People throughout the networked world can become wikiartists by collaborating in creating web-enabled peer-produced artworks. MERIWIP: MEditerranean RIm WIkiart Project is an exemplary wikiart project in which anyone from the 21 countries surrounding the Mediterranean Sea can participate.

Photograph God
Focus your camera lens on God and you will see God looking back at you. Seeing God is seeing divine light reflected from every facet of your life. The ancient wisdom of kabbalah will help you recognize that you have been looking at God all the time but missed the action. "God is the Compassion, the Strength, the Beauty, the Success, the Splendor, and the Foundation of everything in heaven and earth" (Chronicles 1, 29:11). Post photos of these divine attribute in your everyday life.

JerUSAlem-USA
A participatory art project that links the twenty places in the United States called “Jerusalem” with the original Jerusalem in Israel for which they are named. There are Jerusalems in Alabama, Arkansas, Georgia, Maryland, Michigan, New York, North Carolina, Ohio, Rhode Island, Tennessee, Utah, and Vermont. Residents of the American Jerusalems are invited to participate by sending photographs of their everyday life that are matched by photographs from Jerusalem, Israel.

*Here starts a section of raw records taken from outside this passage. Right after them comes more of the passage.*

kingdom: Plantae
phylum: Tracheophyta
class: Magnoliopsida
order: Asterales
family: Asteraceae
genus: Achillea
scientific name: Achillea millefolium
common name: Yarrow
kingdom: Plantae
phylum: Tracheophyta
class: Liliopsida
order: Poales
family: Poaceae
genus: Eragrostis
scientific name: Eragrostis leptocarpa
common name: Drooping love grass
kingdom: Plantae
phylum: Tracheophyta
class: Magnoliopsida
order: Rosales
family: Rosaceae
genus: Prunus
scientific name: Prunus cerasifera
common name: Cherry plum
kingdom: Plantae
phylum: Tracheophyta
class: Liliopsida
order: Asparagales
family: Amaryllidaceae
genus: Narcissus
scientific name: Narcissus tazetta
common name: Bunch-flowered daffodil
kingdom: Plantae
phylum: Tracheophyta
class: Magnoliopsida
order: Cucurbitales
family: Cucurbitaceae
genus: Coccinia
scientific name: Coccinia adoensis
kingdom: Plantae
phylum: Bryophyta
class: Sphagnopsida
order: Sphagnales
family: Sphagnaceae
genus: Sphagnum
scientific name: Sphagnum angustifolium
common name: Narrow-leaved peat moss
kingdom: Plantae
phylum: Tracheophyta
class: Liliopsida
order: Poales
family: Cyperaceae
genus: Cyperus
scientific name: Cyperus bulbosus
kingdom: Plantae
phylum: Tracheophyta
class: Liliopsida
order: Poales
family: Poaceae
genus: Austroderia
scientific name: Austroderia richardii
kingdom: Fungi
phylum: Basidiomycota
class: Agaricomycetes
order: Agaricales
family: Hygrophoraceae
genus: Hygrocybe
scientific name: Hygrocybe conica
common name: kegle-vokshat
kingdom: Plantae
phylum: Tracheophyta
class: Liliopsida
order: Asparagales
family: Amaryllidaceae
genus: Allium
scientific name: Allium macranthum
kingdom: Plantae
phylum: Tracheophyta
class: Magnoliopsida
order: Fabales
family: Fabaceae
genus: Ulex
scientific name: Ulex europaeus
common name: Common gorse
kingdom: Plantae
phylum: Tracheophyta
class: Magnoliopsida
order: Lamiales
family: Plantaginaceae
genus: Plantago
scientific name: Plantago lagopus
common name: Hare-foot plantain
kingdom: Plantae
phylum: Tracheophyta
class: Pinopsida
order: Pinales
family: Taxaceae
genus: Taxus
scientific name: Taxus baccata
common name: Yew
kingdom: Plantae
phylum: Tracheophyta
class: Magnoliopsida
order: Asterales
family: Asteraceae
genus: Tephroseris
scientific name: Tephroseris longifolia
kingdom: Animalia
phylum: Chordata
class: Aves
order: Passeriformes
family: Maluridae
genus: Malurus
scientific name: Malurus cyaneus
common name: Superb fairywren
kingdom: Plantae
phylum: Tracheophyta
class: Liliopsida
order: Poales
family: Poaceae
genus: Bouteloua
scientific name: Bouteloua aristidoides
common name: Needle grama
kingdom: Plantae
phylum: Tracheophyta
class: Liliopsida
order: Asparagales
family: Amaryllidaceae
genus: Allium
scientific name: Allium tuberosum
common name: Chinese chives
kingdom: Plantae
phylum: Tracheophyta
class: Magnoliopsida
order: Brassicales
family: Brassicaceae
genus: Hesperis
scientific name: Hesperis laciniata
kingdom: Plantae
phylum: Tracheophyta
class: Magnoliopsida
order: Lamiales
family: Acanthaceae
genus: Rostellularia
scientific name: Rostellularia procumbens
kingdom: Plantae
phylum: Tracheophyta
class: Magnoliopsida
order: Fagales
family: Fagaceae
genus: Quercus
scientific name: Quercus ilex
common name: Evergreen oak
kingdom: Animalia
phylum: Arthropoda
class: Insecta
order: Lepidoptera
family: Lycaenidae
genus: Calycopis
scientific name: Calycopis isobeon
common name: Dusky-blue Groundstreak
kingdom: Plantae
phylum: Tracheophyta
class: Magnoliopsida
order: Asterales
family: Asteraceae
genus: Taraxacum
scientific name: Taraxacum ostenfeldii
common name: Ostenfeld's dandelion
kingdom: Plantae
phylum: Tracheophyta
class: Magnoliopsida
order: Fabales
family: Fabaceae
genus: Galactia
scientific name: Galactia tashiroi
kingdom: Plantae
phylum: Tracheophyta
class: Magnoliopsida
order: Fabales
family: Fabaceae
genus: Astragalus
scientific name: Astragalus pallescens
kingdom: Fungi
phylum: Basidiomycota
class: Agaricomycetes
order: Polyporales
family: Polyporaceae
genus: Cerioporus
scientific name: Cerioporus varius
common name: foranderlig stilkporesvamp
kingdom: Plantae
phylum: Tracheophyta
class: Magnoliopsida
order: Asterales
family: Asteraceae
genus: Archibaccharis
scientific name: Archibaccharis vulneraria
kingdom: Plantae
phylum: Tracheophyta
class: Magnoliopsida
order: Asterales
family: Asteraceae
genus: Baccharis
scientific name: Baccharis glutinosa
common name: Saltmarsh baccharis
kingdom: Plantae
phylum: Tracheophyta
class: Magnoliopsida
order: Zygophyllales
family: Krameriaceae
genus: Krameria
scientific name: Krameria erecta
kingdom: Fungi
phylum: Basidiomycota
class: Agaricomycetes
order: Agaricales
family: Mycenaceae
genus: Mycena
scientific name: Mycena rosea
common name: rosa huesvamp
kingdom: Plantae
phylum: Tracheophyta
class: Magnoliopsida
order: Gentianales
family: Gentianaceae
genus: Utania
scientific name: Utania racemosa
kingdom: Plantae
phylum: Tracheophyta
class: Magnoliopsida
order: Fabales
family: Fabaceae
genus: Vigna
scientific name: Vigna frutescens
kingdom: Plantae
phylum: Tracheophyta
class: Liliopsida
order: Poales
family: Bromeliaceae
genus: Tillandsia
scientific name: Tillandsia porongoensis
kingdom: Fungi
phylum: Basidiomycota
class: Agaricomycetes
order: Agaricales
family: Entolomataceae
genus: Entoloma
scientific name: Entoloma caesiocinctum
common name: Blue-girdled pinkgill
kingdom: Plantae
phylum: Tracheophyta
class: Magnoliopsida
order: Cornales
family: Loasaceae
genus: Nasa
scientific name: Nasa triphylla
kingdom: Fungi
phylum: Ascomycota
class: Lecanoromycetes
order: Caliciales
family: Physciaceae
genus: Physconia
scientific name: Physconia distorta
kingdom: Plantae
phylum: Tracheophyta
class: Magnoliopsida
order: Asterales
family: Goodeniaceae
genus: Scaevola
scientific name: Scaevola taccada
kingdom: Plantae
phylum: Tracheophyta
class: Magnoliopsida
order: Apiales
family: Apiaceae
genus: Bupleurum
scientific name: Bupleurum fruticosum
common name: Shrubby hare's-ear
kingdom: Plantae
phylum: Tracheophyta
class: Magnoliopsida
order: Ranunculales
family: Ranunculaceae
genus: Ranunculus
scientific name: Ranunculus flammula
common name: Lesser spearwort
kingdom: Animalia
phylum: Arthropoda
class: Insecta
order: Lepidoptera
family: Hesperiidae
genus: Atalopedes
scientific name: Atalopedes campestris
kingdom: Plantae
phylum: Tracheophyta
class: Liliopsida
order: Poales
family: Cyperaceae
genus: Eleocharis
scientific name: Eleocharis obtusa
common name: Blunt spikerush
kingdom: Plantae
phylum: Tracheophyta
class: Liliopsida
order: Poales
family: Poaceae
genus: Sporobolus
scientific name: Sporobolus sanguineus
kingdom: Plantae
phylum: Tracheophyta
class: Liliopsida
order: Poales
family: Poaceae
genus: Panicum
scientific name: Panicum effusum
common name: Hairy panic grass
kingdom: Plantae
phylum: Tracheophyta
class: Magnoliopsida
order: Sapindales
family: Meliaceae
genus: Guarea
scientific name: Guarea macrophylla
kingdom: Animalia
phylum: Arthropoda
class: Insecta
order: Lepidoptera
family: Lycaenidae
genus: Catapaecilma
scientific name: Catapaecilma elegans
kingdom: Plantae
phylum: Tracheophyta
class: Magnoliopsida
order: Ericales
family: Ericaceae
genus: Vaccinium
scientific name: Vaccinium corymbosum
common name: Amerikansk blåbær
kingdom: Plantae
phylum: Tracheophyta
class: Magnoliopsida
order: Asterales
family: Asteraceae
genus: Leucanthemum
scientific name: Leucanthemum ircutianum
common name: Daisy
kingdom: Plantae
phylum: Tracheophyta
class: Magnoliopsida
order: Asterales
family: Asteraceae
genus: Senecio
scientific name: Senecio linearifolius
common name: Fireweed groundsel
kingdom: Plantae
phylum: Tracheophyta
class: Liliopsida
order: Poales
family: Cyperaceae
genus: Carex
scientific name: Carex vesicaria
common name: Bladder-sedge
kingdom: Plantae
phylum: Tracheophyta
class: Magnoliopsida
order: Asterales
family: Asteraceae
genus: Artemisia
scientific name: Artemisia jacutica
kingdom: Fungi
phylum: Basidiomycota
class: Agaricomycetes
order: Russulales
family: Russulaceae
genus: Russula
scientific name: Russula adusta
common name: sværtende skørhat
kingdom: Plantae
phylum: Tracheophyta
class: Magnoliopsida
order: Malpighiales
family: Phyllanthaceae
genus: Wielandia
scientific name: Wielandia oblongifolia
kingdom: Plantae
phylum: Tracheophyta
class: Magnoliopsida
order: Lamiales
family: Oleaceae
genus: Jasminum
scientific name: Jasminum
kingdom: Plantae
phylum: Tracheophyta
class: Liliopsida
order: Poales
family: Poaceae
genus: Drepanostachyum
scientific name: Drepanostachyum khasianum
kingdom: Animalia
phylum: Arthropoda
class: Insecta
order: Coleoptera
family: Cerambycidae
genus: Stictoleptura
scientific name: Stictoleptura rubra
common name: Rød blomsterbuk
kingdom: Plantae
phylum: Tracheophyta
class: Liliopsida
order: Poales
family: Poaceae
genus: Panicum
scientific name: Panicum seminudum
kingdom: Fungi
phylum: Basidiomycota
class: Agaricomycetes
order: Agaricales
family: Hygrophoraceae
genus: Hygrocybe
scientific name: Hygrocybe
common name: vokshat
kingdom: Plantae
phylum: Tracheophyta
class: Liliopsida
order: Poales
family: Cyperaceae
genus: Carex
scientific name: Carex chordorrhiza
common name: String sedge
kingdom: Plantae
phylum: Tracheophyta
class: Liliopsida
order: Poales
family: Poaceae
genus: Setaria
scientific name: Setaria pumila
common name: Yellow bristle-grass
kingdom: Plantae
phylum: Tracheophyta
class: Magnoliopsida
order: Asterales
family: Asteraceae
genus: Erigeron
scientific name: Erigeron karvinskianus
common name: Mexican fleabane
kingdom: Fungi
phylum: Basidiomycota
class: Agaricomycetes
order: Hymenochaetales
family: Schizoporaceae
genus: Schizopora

Future Holocaust Memorials
In the tradition of Picasso’s Guernica extended into our networked times, artist Mel Alexenberg has created a work of webart as a call to action to prevent a second Holocaust before Ahmadinejad executes his plan to wipe Israel off the map with a nuclear bomb as Iran’s prelude to global conquest. (Rhizome ArtBase at the New Museum of Contemporary Art has honored this webart blog by adding it to its online archive of exemplary works of new media art.)

Aesthetic Peace


An aesthetic metaphor derived from Islamic art invites a perceptual shift through which Muslims see the Jewish State of Israel as a blessing expressing Allah’s will rather than as an alien presence in the midst of the Islamic world. Perhaps thinking out of the box from a fresh aesthetic viewpoint can succeed in bringing peace where politics has failed.


Future of Art
About Mel Alexenberg’s recent books: The Future of Art in a Postdigital Age: From Hellenistic to Hebraic Consciousness, and Educating Artists for the Future: Learning at the Intersections of Art, Science, Technology, and Culture (both published by Intellect Books/University of Chicago Press), and in Hebrew: Dialogic Art in a Digital World: Judaism and Contemporary Art (Jerusalem: Rubin Mass House/Emuna College).

Zionist Artists
The great biblical miracle of liberating one nation of thousands from enslavement in the one country of Egypt after hundreds of years of exile pales in comparison with the Zionist miracle in our time of liberating millions of Jews from persecution, pogroms, and Holocaust in scores of countries after thousands of years of exile and bringing them home to Israel. Being an integral part of this Zionist miracle is an enthralling creative opportunity for artists unprecedented in world history.